One of the things I love about talking about pedagogy with you is how deeply you think about *why* we choose to teach what we do and then *how* we might approach the subject. I think in the past, we haven’t talked as much about how to assess whether students have acquired the skills we are trying to impart. I look forward to thinking about this more in the context of courses we teach.
I was thinking a bit more about the incentives for teachers to “teach to the test,” and how this external incentive can short-circuit other ideals teachers should strive for. In my experience/reality, teachers “look good–” and are sometimes paid better– when their students score highly on tests designed from some outside source. One way to get results is to over-prep students for these tests like Sarah mentioned in her AP Stats class. But such an approach comes at a cost: students’ appreciation of the subject, their long-term understanding of the subject, their interest, motivation, and engagement with the important ideas. I think, however, that the best teachers can integrate a thorough knowledge of both the subject matter AND the nature of standardized assessments to design experiences that motivate, engage, educate, and prepare students. This takes a lot of preparation on the part of teachers: subject preparation, understanding of test makers’ intentions/perspective, and some design ingenuity.
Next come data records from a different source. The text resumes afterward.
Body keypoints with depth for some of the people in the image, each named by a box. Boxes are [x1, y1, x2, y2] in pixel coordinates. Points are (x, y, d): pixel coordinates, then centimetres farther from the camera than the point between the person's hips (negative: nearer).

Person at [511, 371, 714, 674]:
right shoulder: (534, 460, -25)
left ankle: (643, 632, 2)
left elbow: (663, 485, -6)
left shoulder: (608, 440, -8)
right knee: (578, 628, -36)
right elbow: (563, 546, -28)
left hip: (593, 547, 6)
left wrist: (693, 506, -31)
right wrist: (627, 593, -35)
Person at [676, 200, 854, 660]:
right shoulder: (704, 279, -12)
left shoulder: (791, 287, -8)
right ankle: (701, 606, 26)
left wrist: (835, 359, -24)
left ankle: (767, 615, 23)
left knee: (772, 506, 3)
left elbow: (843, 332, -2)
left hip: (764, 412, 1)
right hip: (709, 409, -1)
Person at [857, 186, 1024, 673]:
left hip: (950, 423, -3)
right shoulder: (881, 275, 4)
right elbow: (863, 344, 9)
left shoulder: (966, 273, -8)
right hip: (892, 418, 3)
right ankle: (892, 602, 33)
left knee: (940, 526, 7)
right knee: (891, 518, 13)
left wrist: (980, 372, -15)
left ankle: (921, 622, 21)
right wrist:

My idea of what “teaching to the test” is seems to differ somewhat from yours, probably because to me it does carry a bit of a negative connotation and I feel like a certain amount of teaching to the test is really necessary for people to do well on tests.
I agree with a lot of what Sarah said… namely the bits about AP Stats (and other AP classes) putting more emphasis on working previous AP questions than learning the actual material. The same goes for PSAT/SAT prep sessions. I suppose multiple choice test taking is a skill, but if a student is taught to be able to pick out answers based on similarites in answer choices rather than the actual material, that is sad. Also incredibly frustrating — I had a friend in high school who was very good at taking tests, and as a result passed out of AP Calculus. He never actually learned the material, however, and was constantly asking me for help with even the simplest integrals for his homework.
To me, teaching to the test (in terms of material rather than mechanics of the test) applies more in non-math subjects. In math you could memorize formulas and such, but there is still a level of critical thinking you have to be able to apply to answer questions on the test. On the other hand, one of my distinct memories from high school is taking a Latin examination with others from other schools in the area. My school did very well, and the popular opinion was that it was all the more impressive because our teacher did not “teach to the test” as the teachers from the other schools did. Really what that meant was that they were drilled and made to memorize facts that were useful only really in the context of the tests. Such rote memorization can only get you so far in math, I feel, and thus perhaps at least my definition of teaching to the test applies less to math.
I guess what I really mean to say is that I think you’re right that as long as the test is good, teaching to the test (at least in the manner you are implying) is perfectly fine. I probably could have said that much more concisely…